## GIVEN INSTRUCTION
Format the items as a Markdown table with the columns "No." and "Line", starting at the very beginning of the items and ending at the line that contains "Time read: 8:43", both ends included. Give each non-blank line its own row, and leave out everything after that line.

[Dataset items]
+===+

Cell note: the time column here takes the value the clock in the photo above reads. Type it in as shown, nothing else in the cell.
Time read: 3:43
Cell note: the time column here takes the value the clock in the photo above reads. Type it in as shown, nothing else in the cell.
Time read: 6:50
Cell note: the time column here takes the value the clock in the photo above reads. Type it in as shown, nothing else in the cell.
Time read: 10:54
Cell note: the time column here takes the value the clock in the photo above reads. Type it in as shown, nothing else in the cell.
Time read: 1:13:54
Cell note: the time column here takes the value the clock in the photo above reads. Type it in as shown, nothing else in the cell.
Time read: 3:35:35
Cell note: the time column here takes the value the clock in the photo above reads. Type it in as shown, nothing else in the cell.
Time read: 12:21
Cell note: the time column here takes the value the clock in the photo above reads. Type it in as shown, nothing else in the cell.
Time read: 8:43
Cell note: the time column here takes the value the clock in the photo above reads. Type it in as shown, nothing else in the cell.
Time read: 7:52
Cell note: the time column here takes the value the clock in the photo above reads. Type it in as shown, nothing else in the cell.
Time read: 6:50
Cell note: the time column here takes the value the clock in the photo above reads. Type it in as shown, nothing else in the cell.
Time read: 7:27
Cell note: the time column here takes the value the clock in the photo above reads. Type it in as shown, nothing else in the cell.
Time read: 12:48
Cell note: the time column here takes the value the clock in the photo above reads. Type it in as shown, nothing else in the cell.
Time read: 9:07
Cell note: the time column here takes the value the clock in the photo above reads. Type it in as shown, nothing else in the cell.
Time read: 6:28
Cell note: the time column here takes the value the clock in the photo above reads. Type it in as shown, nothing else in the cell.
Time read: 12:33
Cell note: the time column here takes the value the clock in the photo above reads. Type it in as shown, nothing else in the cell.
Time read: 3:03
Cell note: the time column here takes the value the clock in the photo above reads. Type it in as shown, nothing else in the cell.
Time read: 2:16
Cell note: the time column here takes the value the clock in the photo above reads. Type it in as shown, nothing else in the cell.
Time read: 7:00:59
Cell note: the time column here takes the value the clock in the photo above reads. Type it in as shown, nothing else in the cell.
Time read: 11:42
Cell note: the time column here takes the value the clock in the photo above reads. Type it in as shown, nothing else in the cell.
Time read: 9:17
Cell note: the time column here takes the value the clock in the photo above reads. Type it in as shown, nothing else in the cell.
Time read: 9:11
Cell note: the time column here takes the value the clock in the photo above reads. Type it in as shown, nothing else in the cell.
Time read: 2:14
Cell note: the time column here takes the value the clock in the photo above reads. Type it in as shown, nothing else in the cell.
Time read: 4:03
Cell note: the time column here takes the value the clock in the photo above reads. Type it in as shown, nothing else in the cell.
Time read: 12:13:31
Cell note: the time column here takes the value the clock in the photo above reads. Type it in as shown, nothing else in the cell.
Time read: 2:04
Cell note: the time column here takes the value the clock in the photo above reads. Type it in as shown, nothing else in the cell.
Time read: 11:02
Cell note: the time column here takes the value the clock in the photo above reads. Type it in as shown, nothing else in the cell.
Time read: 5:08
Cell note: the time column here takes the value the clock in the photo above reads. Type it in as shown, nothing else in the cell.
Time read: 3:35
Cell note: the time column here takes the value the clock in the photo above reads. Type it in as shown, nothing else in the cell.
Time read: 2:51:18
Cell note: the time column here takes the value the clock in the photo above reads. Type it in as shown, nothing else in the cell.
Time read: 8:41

+===+

## ANSWER TO THE PROBLEM
| No. | Line |
|---|---|
| 1 | Cell note: the time column here takes the value the clock in the photo above reads. Type it in as shown, nothing else in the cell. |
| 2 | Time read: 3:43 |
| 3 | Cell note: the time column here takes the value the clock in the photo above reads. Type it in as shown, nothing else in the cell. |
| 4 | Time read: 6:50 |
| 5 | Cell note: the time column here takes the value the clock in the photo above reads. Type it in as shown, nothing else in the cell. |
| 6 | Time read: 10:54 |
| 7 | Cell note: the time column here takes the value the clock in the photo above reads. Type it in as shown, nothing else in the cell. |
| 8 | Time read: 1:13:54 |
| 9 | Cell note: the time column here takes the value the clock in the photo above reads. Type it in as shown, nothing else in the cell. |
| 10 | Time read: 3:35:35 |
| 11 | Cell note: the time column here takes the value the clock in the photo above reads. Type it in as shown, nothing else in the cell. |
| 12 | Time read: 12:21 |
| 13 | Cell note: the time column here takes the value the clock in the photo above reads. Type it in as shown, nothing else in the cell. |
| 14 | Time read: 8:43 |